Secondly, the department’s new rules appear to benefit research groups that have accumulated substantial financial – and space-related – reserves. ETH leadership, however, has supported and even requested that research groups and departments – do not accumulate large reserve resources (very often funded of course from public money). Over the last 28 years, Prof. Keller has effectively managed and used the group’s research resources focused on education (with an exceptionally high number of PhD students – expected to be 101 by the end of her ETH career), many high impact research results – as recognized by the last departmental external evaluation in 2020, and successful industrial transfer – as recognized for example by the European Innovation Award (link).
Unsurprisingly, the ULP group has not accumulated the financial reserves to be able to completely fulfill the “budget-time integral” (as explained here) for a one-year extension, even though ongoing research projects would cover the main costs of PhD students required. ETH Leadership would ultimately have to approve the extension and additional costs which seems they have done in the past but with limited transparency (see justification letter above).

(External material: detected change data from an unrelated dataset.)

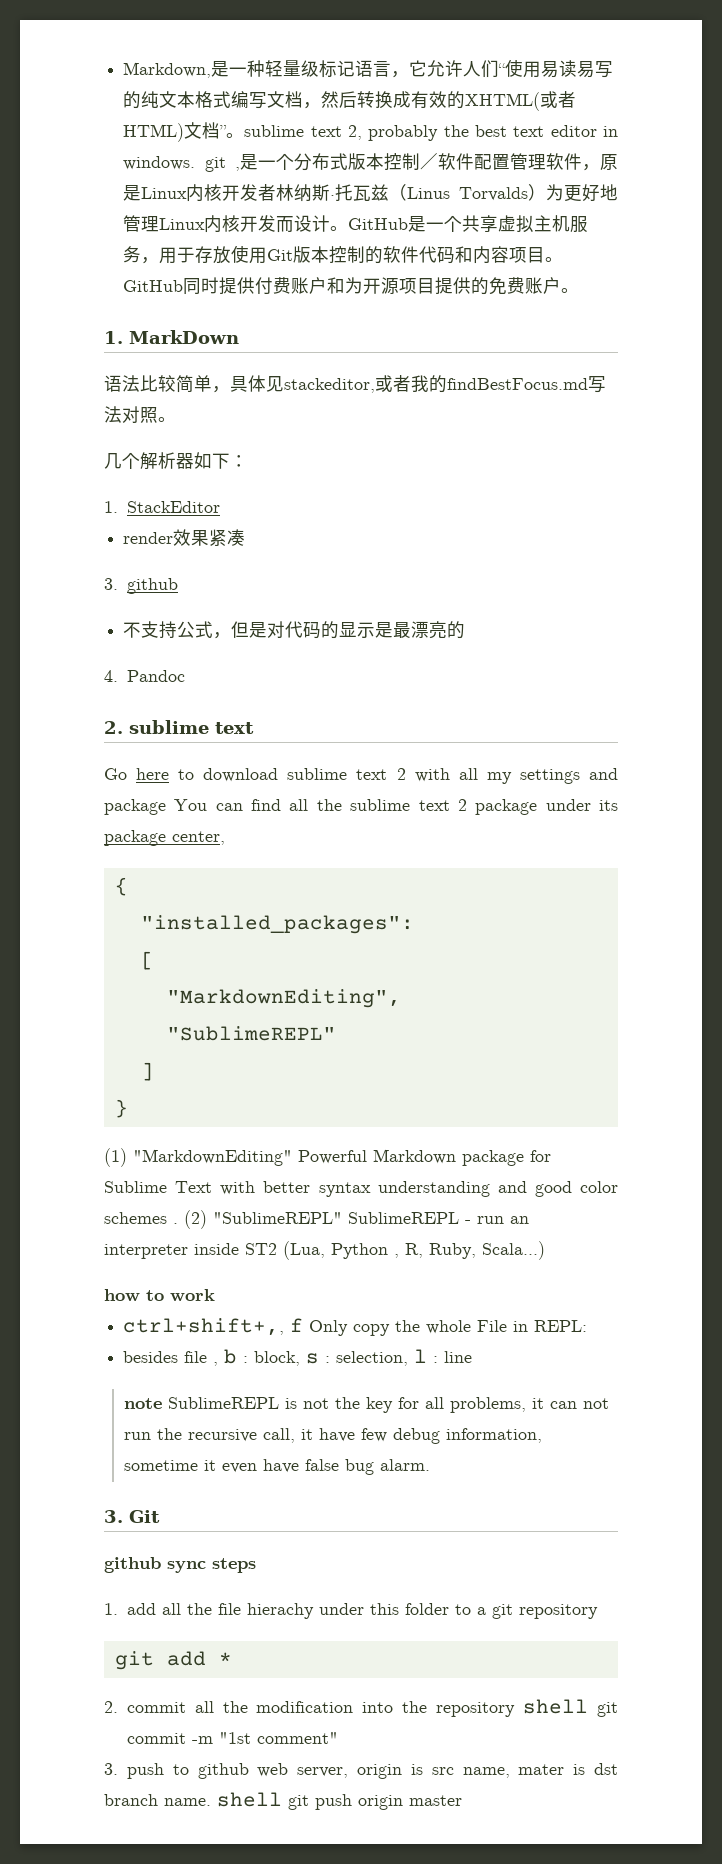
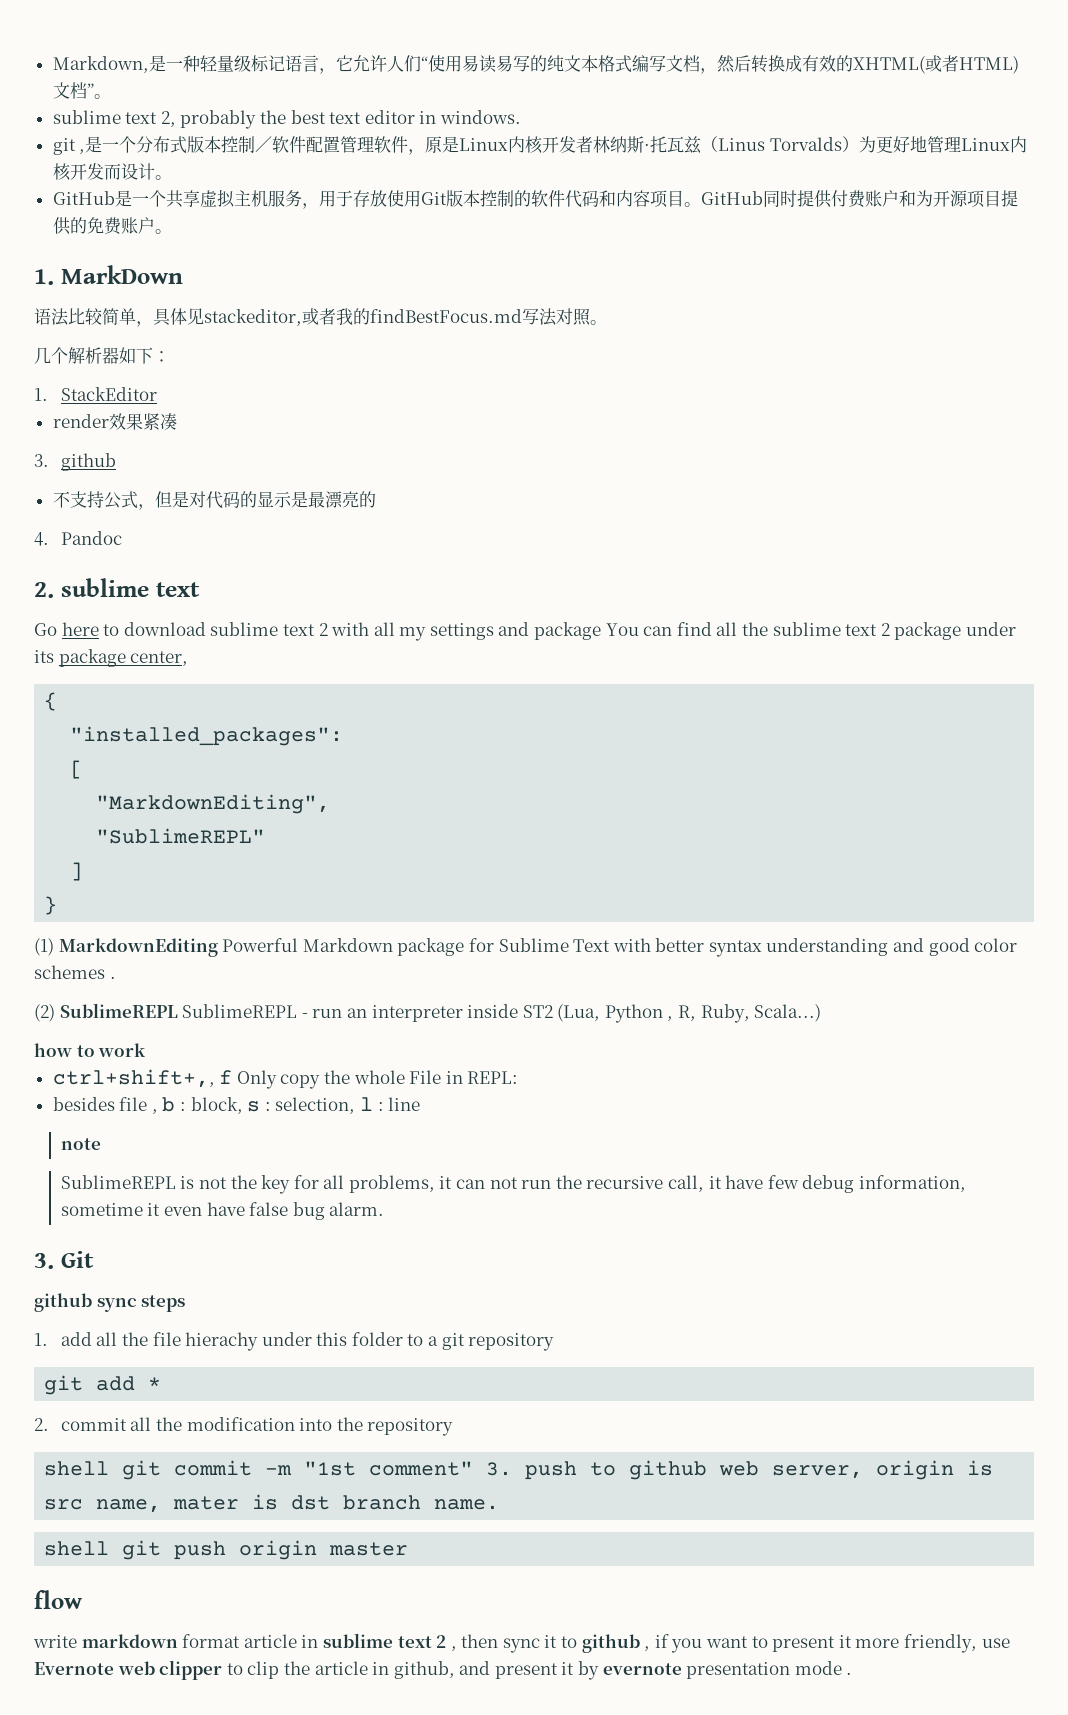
(245, 135) none -> (111, 96) //
(196, 163) none -> (522, 117) //
(349, 228) none -> (172, 177) //
[133,1149,292,1166] "MarkdownEditing" -> [58,938,218,957] MarkdownEditing
[184,1210,342,1229] (2) "SublimeREPL" -> [34,1003,178,1022] // (2) SublimeREPL
(163, 1403) none -> (101, 1144) //
(516, 1709) none -> (454, 1427) //
(338, 1738) // -> (474, 1468) none
(211, 1802) none -> (500, 1504) //
(462, 1800) none -> [34,1590,82,1609] [33,1633,1010,1653] [34,1660,853,1680] // flow // write markdown format article in sublime text 2 , then sync it to github , if you want to present it more friendly, use Evernote web clipper to clip the article in github, and present it by evernote presentation mode .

This may raise a number of questions about best practices in academic governance – should colleagues be evaluating and voting on the excellence – and resources – of their other colleagues within their own institute and department?
How should group and departmental resources be best managed to maximize results and performance aligned with the goals of ETH – excellence in education and excellence in research?
How can we effectively separate autonomy of research (necessary!) with autonomy of management (subject to various pitfalls even from the best academics)?
As it currently stands, Prof. Keller is currently stuck with her request for an extension, regardless of the potential positive impacts and her track record of achievements, after being excluded from any leadership position within the department for more than the last 10 years.